On this particular night, however, I guess it did. It started at 2:26 a.m., and that’s how long it lasted. It felt as if something had aligned. But I didn’t even think about it until it was over.
I was lying on my bed, staring straight up at the ceiling and trying to sleep. That’s when it happened. It wasn’t much of a big deal anymore, so I didn’t freak out.
But then I felt my upper body being pulled upward without my consent, my eyes flicking around nervously, wondering if I was actually dreaming this time. My body was upright and my head staring straight forward at the mirror that sat directly in front of my bed.
My breathing became labored from terror and a chill crept up my spin, rising goosebumps on my skin.
And I saw it.
Long, stringy, black hair surrounded a decaying face with coal black eyes and a toothless grin. It crawled on all four dislocated limbs out from the darkness pooling beneath my bed, looking deeper and murkier than ever before. Its bones cracked and popped with every move. It turned its head in a corkscrew motion, creaking in an agonizingly slow fashion before I felt its eyes on me.

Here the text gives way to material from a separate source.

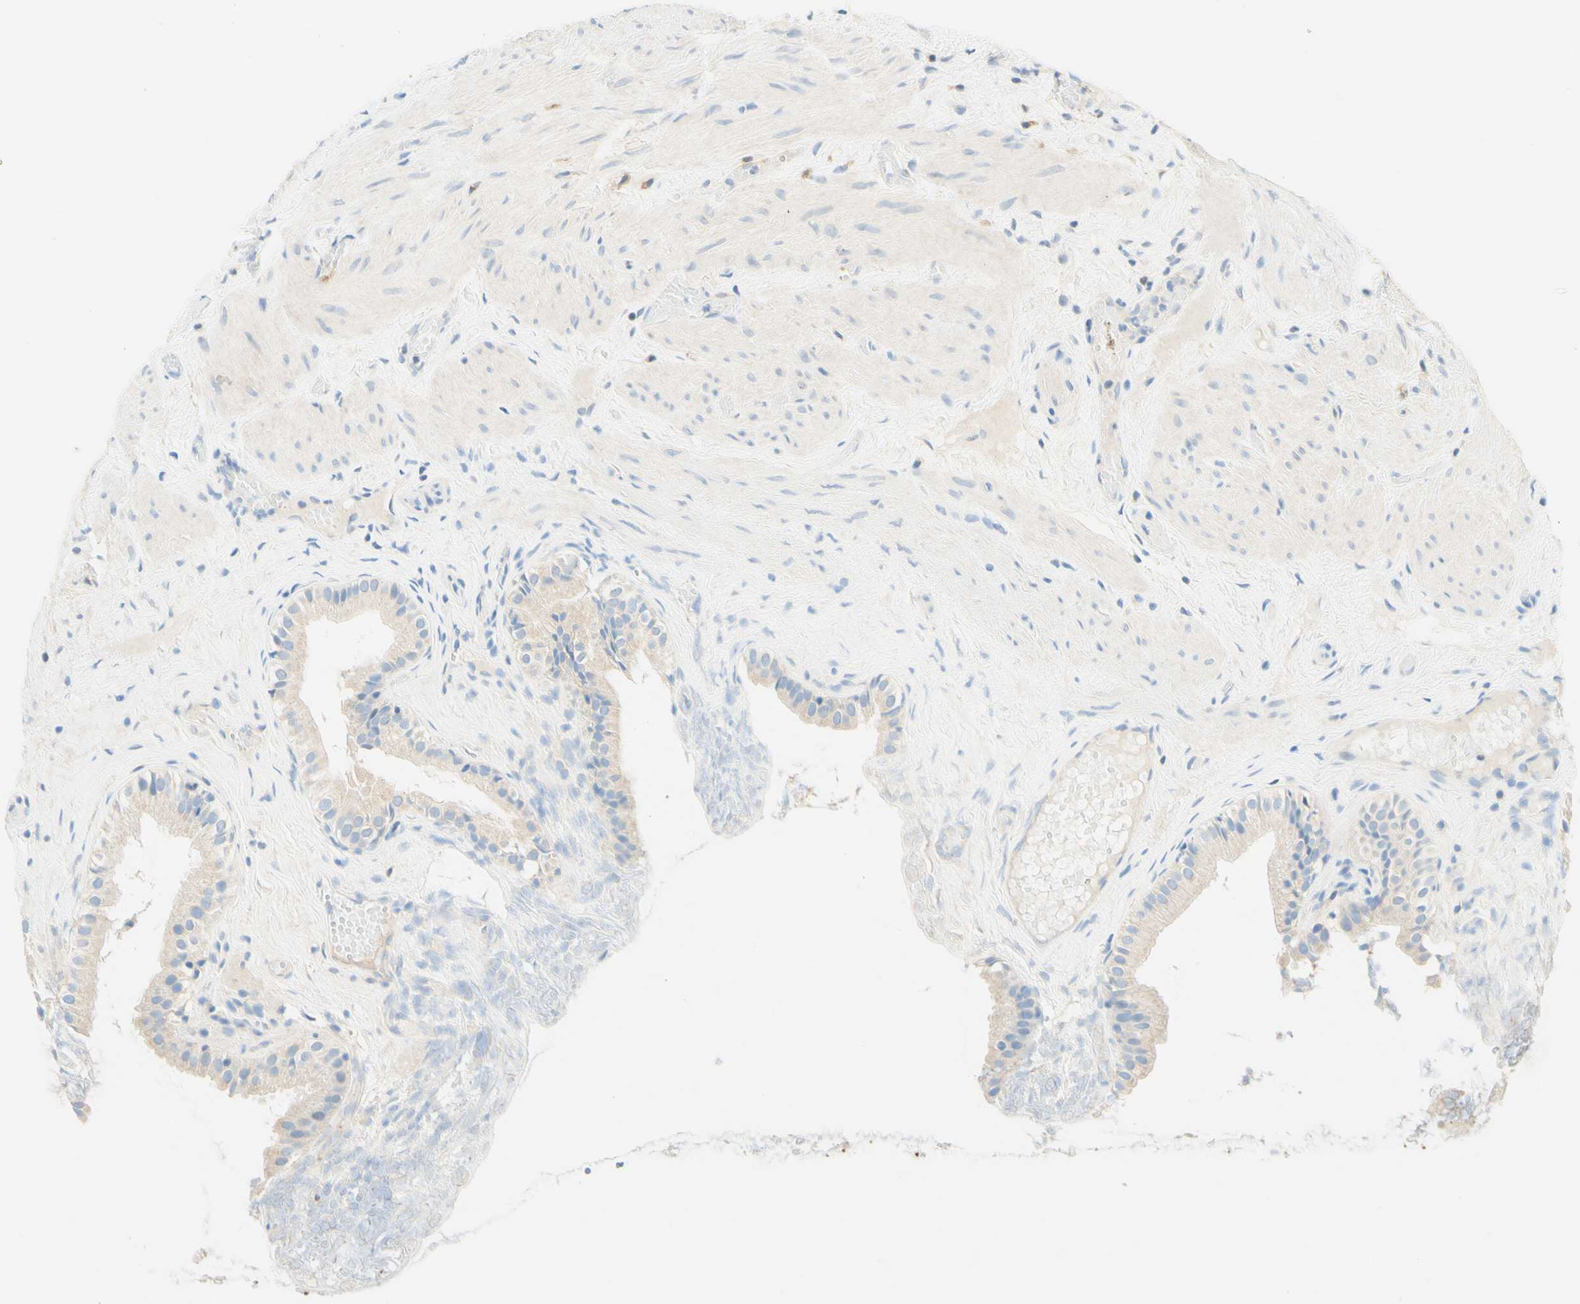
{"staining": {"intensity": "weak", "quantity": "25%-75%", "location": "cytoplasmic/membranous"}, "tissue": "gallbladder", "cell_type": "Glandular cells", "image_type": "normal", "snomed": [{"axis": "morphology", "description": "Normal tissue, NOS"}, {"axis": "topography", "description": "Gallbladder"}], "caption": "Unremarkable gallbladder was stained to show a protein in brown. There is low levels of weak cytoplasmic/membranous expression in about 25%-75% of glandular cells. The protein is stained brown, and the nuclei are stained in blue (DAB IHC with brightfield microscopy, high magnification).", "gene": "LAT", "patient": {"sex": "female", "age": 26}}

In the mirror I saw its long, crooked, bony fingers, covered in rotting, blue and black flesh, sliding their way up the mattress before they locked onto my wrist. The rest of its body followed up onto the bed, its legs bent out of shape as one foot planted itself behind me.
It leaned its head over my shoulder from behind me, the smell of decaying flesh filling my nostrils and my hair standing on end.
It whispered in my ear with its crackling voice, sounding as if it came through an old radio, screeching and growling.
“See you soon.”
And then it was gone. Nothing remained of the monster except the goosebumps on my body. I stared at myself in the mirror before I screamed so loud I hurt my own ears, until I could hear nothing but the ringing in my head. When I ran out of breath, I sucked in air and screamed again.
After three screams my mother came rushing into the room, yelling at me to tell her what was wrong. I almost stopped to tell her what had happened before I screamed again.
Her lips twisted into a terrifying grin. In the mirror, her skin had rotted off and her hair became black and greasy. She crouched down on bent legs and arms and grabbed my wrist.
When I was little, I never saw a monster under my bed. It was always in the other room.